The 100 Days – 100 Projects Challenge - florinpop17
https://www.florin-pop.com/blog/2019/09/100-days-100-projects/
======
florinpop17
The past couple of months I found out something really important about myself.
It turns out that I really, REALLY love challenges! So I came up with a new
challenge to push my limits even further!

I'm calling the challenge: 100 Days - 100 Projects and the purpose is to build
100 projects in 100 days or 1 project / day (pretty obvious, right?). Think of
it as the next step if you ever participated in the __#100DaysOfCode
__challenge.

You can read more about the challenge, its purpose, rules and variations in
the link above.

I'm planning to start the challenge today (17th September 2019) and anyone is
welcome to join! You can even join the discord server if you want to be closer
to me and the other participants - the support group!

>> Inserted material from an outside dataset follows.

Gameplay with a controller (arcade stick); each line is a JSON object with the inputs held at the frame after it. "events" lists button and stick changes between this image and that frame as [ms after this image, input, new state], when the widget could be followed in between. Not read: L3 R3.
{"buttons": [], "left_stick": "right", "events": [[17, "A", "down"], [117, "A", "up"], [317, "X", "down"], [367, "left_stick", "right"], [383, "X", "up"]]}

You'll be able to see my progress if you follow me on Twitter or check the
#100Days100Projects hashtag.

Come and support us when our motivation will drop!

If you have any questions, feel free to contact me.

------
tomashubelbauer
This reminds me of the 100:10:1 principle (don't know if it has an actual
name) where you give a chance to a 100 ideas, advance the 10 most promising
and ultimately select 1 which you then focus on completely. I think it is
supposed to help people who have a lot of ideas and struggle with completing
things to find their focus when building companies.